WHAT IS BEING ASKED
Lines in the records below that contain the word "Original" must each be copied.

■ ■ ■

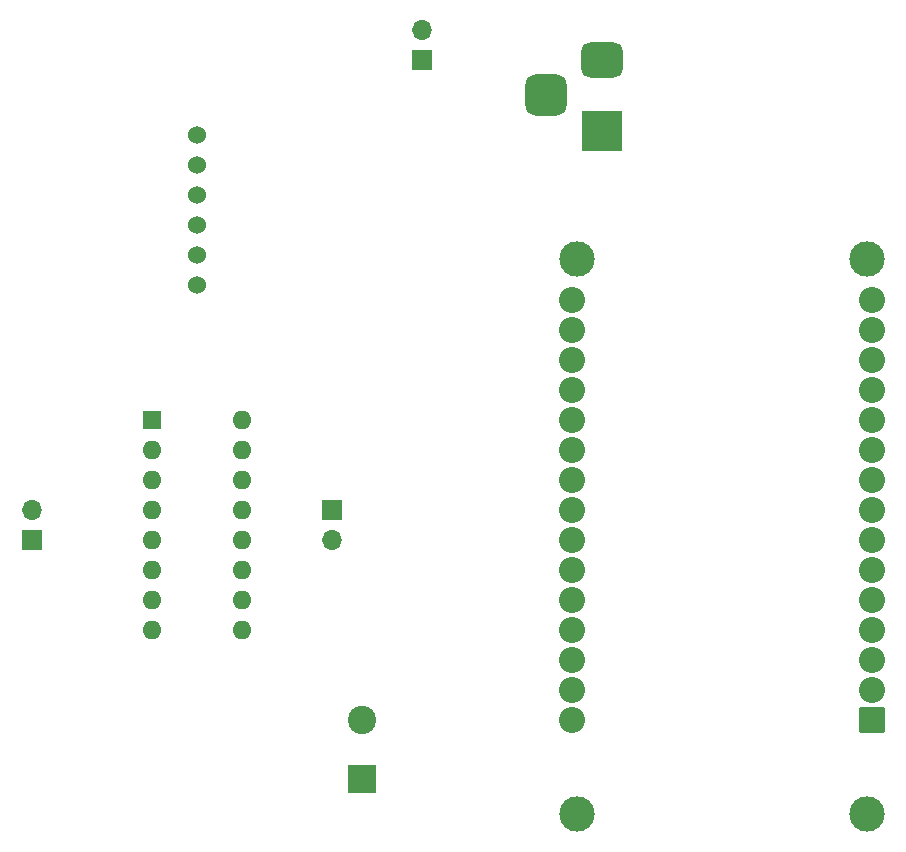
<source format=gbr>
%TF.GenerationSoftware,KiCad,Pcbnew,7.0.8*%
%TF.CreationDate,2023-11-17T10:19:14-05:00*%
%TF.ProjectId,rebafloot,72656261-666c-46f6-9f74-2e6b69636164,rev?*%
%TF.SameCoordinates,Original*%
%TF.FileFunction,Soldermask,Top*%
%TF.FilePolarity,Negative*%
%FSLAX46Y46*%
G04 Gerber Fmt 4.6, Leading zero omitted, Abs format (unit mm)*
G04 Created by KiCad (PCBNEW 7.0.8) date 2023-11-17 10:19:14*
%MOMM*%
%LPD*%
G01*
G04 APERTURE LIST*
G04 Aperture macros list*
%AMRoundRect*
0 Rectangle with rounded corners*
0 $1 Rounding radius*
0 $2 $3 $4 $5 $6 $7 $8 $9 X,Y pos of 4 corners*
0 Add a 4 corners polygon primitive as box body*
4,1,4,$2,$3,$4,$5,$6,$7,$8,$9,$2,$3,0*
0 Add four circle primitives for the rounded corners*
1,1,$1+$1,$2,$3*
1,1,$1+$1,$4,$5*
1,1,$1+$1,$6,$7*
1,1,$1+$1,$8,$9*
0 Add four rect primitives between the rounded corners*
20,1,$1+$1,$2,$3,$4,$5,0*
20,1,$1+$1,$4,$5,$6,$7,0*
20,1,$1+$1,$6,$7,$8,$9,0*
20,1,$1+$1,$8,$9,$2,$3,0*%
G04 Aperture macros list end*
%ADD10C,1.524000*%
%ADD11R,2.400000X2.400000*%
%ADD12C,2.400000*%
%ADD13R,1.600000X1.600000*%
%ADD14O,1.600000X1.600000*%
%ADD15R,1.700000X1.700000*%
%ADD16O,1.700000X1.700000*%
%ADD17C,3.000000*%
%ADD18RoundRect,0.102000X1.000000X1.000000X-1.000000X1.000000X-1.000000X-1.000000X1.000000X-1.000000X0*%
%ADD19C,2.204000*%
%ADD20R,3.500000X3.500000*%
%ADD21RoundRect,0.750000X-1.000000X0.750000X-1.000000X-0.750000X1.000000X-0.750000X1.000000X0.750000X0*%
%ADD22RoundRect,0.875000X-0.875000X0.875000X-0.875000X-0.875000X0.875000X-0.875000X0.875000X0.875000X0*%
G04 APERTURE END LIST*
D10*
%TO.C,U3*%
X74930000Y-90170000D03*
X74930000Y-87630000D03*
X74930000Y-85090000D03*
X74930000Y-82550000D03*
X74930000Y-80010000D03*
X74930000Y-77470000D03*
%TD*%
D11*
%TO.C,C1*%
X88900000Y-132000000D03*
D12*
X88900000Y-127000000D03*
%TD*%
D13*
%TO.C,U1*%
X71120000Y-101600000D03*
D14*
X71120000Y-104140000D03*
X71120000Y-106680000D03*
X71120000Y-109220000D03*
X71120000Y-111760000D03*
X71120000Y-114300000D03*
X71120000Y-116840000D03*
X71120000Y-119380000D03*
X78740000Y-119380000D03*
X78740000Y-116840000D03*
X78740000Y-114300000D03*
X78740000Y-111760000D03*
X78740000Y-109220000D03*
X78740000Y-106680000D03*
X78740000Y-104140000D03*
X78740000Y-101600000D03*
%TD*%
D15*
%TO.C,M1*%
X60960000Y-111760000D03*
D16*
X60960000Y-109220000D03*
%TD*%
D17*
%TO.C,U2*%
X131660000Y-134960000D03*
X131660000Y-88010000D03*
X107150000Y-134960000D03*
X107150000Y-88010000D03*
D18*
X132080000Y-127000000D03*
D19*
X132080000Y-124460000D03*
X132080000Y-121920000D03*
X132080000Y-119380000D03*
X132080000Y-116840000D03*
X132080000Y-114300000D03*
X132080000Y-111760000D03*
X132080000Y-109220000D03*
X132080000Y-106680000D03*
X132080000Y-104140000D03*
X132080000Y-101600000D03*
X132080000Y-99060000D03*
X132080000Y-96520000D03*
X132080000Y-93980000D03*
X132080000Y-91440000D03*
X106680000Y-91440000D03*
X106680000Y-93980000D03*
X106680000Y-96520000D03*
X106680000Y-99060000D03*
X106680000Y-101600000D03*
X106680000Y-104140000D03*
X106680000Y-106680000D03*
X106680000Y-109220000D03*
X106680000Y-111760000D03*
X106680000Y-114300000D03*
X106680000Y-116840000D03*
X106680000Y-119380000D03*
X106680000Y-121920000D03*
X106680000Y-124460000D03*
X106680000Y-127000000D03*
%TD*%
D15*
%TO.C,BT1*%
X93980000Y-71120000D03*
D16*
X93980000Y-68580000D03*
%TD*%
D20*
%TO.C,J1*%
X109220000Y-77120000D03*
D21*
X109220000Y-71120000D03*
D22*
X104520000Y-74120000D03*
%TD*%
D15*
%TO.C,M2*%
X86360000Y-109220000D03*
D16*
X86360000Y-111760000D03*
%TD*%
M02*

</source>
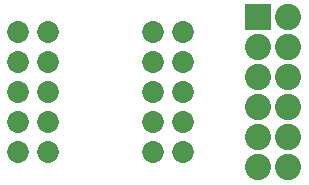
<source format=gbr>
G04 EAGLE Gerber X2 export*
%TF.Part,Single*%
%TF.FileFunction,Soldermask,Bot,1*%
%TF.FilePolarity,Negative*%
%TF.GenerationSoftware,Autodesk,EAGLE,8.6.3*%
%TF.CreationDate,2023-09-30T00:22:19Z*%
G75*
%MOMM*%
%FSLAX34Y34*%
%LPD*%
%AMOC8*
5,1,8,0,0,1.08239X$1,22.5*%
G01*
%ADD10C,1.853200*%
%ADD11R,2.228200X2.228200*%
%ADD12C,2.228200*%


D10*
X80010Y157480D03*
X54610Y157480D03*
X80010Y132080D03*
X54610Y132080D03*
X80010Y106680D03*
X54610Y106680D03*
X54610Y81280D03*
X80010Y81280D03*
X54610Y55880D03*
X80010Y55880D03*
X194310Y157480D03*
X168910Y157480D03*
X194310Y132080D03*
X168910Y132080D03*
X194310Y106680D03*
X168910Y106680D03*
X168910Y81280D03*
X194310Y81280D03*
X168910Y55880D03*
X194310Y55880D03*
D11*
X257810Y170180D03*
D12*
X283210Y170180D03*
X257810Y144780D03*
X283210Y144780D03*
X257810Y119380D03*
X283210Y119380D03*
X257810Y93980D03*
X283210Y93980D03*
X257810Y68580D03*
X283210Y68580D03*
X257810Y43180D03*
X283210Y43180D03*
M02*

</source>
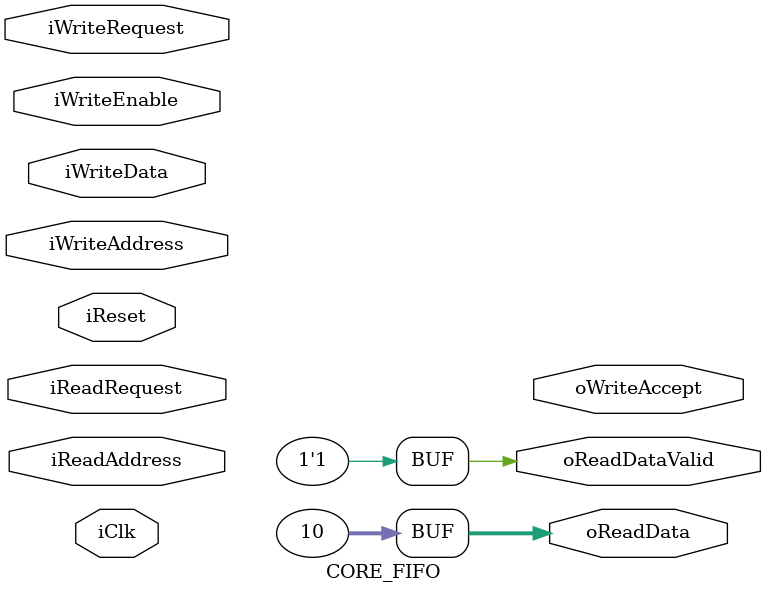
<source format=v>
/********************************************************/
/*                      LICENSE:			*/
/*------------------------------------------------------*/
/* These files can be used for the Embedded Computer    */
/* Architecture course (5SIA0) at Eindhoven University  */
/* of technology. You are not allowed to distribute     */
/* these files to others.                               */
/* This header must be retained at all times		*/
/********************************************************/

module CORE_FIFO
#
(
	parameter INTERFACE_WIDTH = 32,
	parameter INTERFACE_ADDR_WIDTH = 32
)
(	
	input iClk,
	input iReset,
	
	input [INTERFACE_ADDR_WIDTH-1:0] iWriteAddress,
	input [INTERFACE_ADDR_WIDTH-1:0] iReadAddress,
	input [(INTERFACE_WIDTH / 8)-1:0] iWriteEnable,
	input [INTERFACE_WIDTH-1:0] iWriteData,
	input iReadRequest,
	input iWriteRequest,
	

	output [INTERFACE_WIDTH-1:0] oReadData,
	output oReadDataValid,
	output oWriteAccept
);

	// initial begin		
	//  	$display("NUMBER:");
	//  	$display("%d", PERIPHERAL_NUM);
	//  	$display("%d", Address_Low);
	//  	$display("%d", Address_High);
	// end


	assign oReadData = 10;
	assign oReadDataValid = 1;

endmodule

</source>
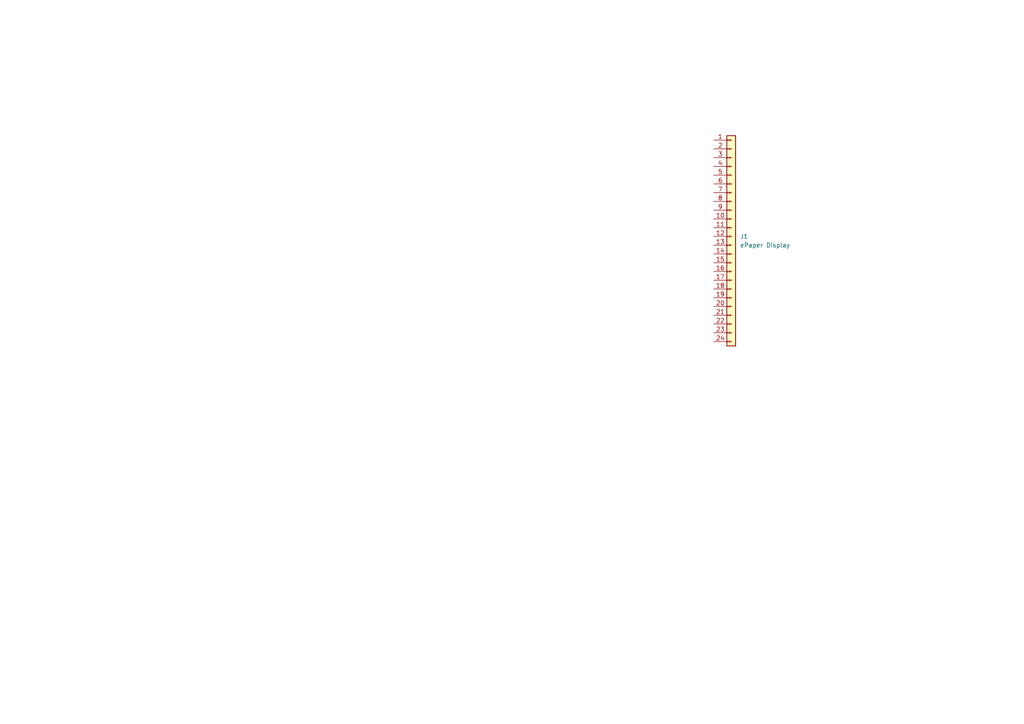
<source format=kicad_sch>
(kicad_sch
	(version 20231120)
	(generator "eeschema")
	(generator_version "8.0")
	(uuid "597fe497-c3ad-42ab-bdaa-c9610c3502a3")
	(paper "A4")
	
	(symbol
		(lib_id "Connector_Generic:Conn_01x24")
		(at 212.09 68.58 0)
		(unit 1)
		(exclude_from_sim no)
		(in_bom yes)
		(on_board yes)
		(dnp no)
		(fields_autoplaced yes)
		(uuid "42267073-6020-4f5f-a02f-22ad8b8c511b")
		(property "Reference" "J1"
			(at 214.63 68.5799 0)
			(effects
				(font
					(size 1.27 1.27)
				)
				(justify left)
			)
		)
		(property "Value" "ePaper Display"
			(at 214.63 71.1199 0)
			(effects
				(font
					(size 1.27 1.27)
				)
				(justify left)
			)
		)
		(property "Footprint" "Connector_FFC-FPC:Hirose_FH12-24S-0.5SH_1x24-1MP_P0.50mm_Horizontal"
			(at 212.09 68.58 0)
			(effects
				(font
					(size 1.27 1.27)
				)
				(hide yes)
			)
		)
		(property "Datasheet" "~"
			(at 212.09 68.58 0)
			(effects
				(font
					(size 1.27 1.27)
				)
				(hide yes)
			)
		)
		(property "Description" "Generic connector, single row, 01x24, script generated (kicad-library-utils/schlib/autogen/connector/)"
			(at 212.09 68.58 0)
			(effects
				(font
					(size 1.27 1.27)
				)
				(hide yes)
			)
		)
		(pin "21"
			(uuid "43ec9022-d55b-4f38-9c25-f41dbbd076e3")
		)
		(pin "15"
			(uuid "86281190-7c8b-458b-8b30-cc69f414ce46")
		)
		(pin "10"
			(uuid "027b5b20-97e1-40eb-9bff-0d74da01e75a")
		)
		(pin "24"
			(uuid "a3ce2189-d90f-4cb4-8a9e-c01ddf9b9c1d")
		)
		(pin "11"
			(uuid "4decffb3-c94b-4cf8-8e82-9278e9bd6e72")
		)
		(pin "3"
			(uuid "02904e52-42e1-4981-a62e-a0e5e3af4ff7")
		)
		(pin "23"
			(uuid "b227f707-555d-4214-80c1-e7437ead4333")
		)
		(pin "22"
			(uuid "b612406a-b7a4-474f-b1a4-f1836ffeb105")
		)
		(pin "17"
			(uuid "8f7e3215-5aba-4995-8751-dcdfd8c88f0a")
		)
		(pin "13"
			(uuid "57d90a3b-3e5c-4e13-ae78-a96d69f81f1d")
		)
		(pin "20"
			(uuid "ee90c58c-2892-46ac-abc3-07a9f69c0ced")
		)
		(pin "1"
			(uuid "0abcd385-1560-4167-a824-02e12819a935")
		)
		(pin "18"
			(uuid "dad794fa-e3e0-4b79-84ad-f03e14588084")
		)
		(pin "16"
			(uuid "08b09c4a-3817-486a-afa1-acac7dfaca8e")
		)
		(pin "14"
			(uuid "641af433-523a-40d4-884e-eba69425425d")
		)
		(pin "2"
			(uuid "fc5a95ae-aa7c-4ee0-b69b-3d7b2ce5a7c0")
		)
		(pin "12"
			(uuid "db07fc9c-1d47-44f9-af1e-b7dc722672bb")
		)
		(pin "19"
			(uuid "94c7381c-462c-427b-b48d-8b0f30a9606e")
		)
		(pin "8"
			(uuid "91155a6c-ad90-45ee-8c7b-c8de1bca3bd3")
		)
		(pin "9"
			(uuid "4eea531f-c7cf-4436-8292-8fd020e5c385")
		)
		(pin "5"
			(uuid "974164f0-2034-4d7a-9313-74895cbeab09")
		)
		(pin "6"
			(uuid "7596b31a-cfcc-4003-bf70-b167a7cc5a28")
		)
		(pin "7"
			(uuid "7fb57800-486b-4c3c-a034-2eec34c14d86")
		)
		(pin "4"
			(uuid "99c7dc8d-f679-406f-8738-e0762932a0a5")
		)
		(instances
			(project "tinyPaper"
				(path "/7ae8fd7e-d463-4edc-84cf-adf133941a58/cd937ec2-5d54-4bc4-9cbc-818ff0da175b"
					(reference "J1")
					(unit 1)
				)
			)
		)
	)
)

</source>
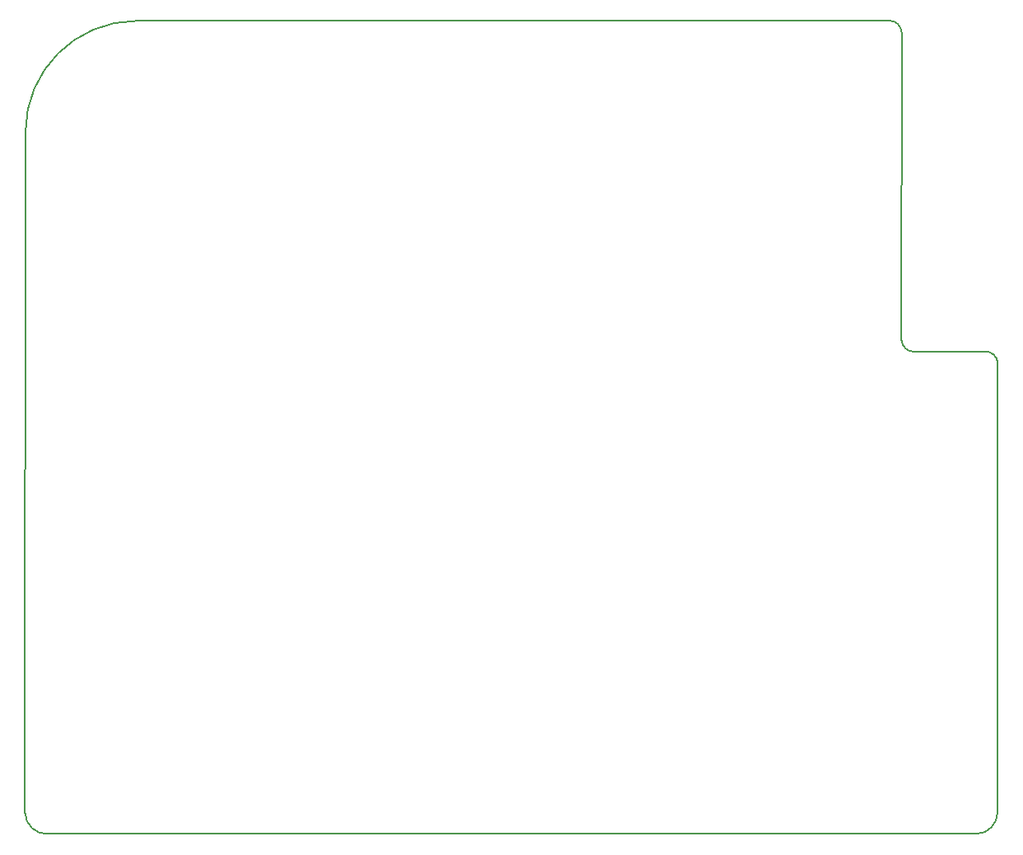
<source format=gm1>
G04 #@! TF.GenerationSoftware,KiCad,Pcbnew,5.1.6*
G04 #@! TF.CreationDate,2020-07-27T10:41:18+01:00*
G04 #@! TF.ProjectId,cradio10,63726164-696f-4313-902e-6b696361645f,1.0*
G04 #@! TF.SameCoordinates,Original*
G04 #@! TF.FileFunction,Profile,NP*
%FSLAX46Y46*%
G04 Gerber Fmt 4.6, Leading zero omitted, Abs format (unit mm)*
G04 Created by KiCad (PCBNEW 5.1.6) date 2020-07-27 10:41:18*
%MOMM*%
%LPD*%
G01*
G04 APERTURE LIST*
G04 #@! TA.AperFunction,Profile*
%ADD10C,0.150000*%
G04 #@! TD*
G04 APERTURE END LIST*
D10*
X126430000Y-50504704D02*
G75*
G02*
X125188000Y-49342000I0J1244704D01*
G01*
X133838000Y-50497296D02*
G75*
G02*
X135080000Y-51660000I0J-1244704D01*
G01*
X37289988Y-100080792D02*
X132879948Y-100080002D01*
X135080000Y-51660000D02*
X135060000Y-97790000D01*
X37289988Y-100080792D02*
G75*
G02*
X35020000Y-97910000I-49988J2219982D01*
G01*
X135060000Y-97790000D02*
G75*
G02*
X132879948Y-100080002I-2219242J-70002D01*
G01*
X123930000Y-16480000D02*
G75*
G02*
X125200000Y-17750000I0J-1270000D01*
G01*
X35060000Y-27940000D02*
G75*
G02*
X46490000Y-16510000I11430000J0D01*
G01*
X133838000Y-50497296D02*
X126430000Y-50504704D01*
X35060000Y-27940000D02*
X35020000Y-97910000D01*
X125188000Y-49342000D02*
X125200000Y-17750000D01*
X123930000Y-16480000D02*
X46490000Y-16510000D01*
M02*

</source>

■ ■ ■

FINAL ANSWER
%TF.SameCoordinates,Original*%
G04 #@! TF.SameCoordinates,Original*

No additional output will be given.